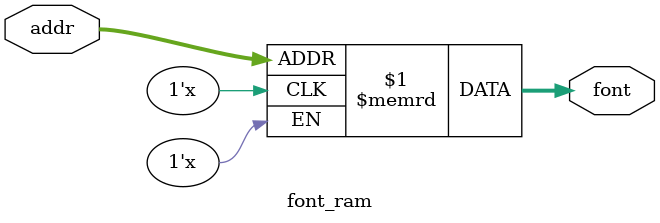
<source format=v>
module font_ram (
	input [7:0] addr,
	output wire [143:0] font
);

reg [143:0] fonts[255:0];

initial begin
	// $readmemh
end

assign font = fonts[addr];

endmodule //font_ram
</source>
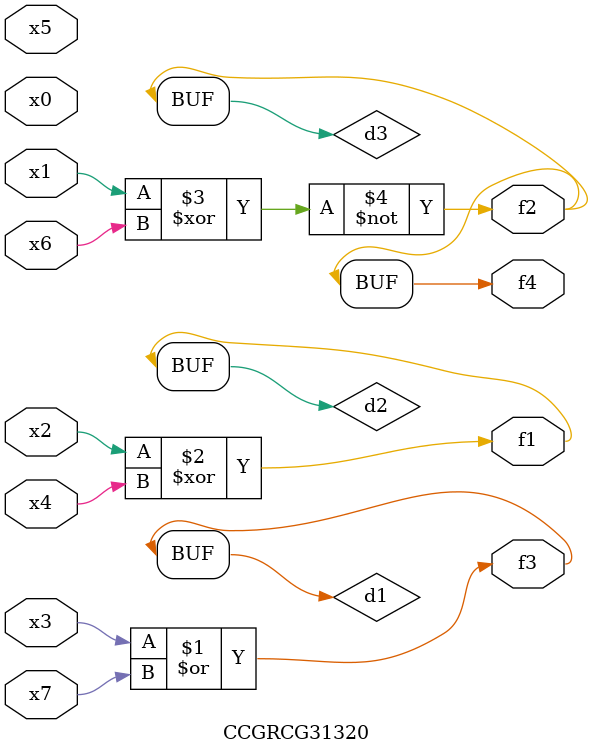
<source format=v>
module CCGRCG31320(
	input x0, x1, x2, x3, x4, x5, x6, x7,
	output f1, f2, f3, f4
);

	wire d1, d2, d3;

	or (d1, x3, x7);
	xor (d2, x2, x4);
	xnor (d3, x1, x6);
	assign f1 = d2;
	assign f2 = d3;
	assign f3 = d1;
	assign f4 = d3;
endmodule

</source>
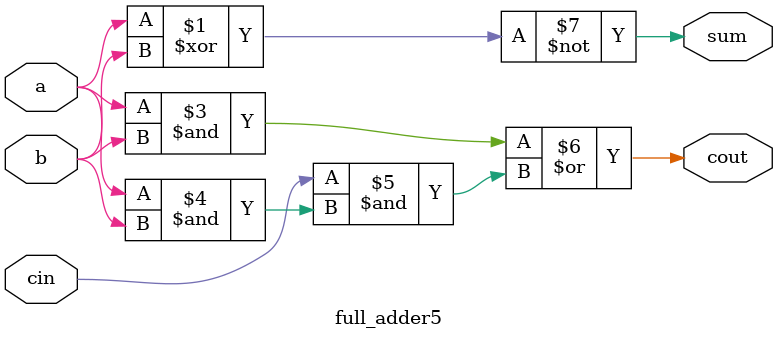
<source format=v>
module full_adder5(a,b,cin,sum,cout);
input a,b,cin;
output sum,cout;
assign sum = a^b^1'b1;
assign cout = a&b|cin&(a&b); 
// initial begin
//     $display("The incorrect adder with xor1 having in2/1");
// end   
endmodule
</source>
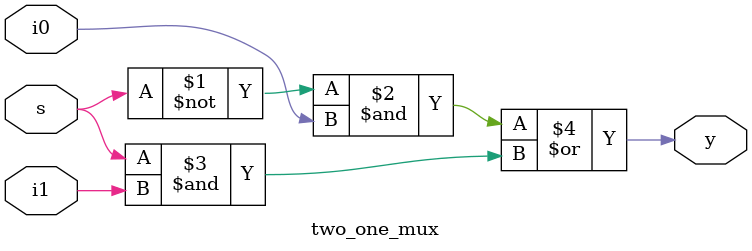
<source format=v>
module two_one_mux(
  input s, i0, i1,
  output y
);
  // Continuous assignment for 2-to-1 multiplexer output
  assign y = (~s & i0) | (s & i1);
endmodule

</source>
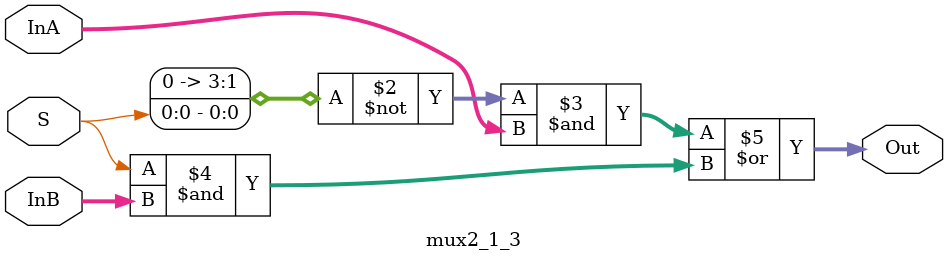
<source format=v>
module mux2_1_3(InA, InB, S, Out);
   input [3:0] InA, InB;
   input       S;
   output [3:0] Out;

   assign Out = (~S & InA) | (S & InB);

endmodule // mux2_1


</source>
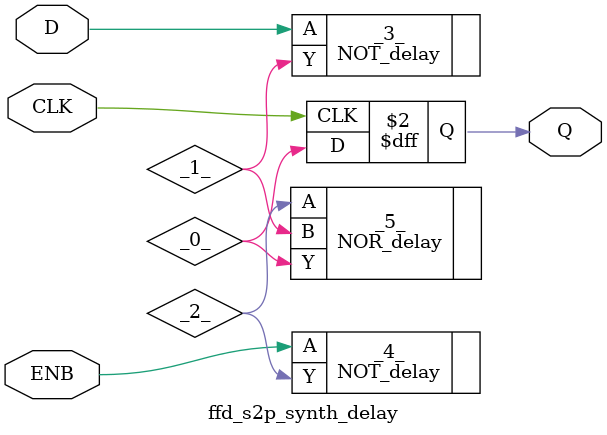
<source format=v>
/* Generated by Yosys 0.7 (git sha1 UNKNOWN, clang 5.0.1 -march=x86-64 -mtune=generic -O2 -fstack-protector-strong -fno-plt -fPIC -Os) */

module ffd_s2p_synth_delay(CLK, D, ENB, Q);
  wire _0_;
  wire _1_;
  wire _2_;
  input CLK;
  input D;
  input ENB;
  output Q;
  reg Q;
  NOT_delay _3_ (
    .A(D),
    .Y(_1_)
  );
  NOT_delay _4_ (
    .A(ENB),
    .Y(_2_)
  );
  NOR_delay _5_ (
    .A(_2_),
    .B(_1_),
    .Y(_0_)
  );
  always @(posedge CLK)
      Q <= #15  _0_;
endmodule

</source>
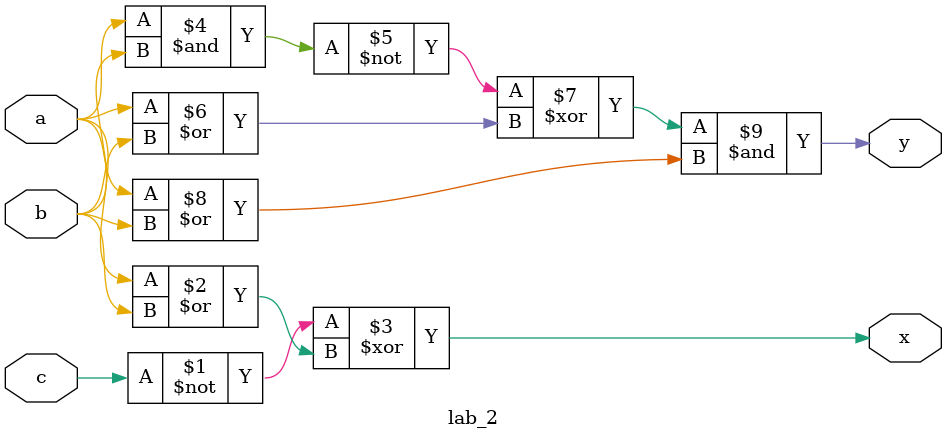
<source format=sv>

module lab_2(
    input logic a,
    input logic b,
    input logic c,
    output logic y,
    output logic x
);
   assign x = (~c) ^ ( a|b);
   assign y = ((~(a&b)) ^ (a|b)) & ( a|b);
endmodule

</source>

◆ Work item ◆
Output each record above exactly as it stands, excluding all pictures.

◆ Task output ◆
<source format=v>
module font_ram (
	input [7:0] addr,
	output wire [143:0] font
);

reg [143:0] fonts[255:0];

initial begin
	// $readmemh
end

assign font = fonts[addr];

endmodule //font_ram
</source>
<source format=v>
module CCGRCG31320(
	input x0, x1, x2, x3, x4, x5, x6, x7,
	output f1, f2, f3, f4
);

	wire d1, d2, d3;

	or (d1, x3, x7);
	xor (d2, x2, x4);
	xnor (d3, x1, x6);
	assign f1 = d2;
	assign f2 = d3;
	assign f3 = d1;
	assign f4 = d3;
endmodule

</source>
<source format=v>
module full_adder5(a,b,cin,sum,cout);
input a,b,cin;
output sum,cout;
assign sum = a^b^1'b1;
assign cout = a&b|cin&(a&b); 
// initial begin
//     $display("The incorrect adder with xor1 having in2/1");
// end   
endmodule
</source>
<source format=v>
module two_one_mux(
  input s, i0, i1,
  output y
);
  // Continuous assignment for 2-to-1 multiplexer output
  assign y = (~s & i0) | (s & i1);
endmodule

</source>
<source format=v>
module mux2_1_3(InA, InB, S, Out);
   input [3:0] InA, InB;
   input       S;
   output [3:0] Out;

   assign Out = (~S & InA) | (S & InB);

endmodule // mux2_1


</source>
<source format=v>
/* Generated by Yosys 0.7 (git sha1 UNKNOWN, clang 5.0.1 -march=x86-64 -mtune=generic -O2 -fstack-protector-strong -fno-plt -fPIC -Os) */

module ffd_s2p_synth_delay(CLK, D, ENB, Q);
  wire _0_;
  wire _1_;
  wire _2_;
  input CLK;
  input D;
  input ENB;
  output Q;
  reg Q;
  NOT_delay _3_ (
    .A(D),
    .Y(_1_)
  );
  NOT_delay _4_ (
    .A(ENB),
    .Y(_2_)
  );
  NOR_delay _5_ (
    .A(_2_),
    .B(_1_),
    .Y(_0_)
  );
  always @(posedge CLK)
      Q <= #15  _0_;
endmodule

</source>
<source format=sv>

module lab_2(
    input logic a,
    input logic b,
    input logic c,
    output logic y,
    output logic x
);
   assign x = (~c) ^ ( a|b);
   assign y = ((~(a&b)) ^ (a|b)) & ( a|b);
endmodule

</source>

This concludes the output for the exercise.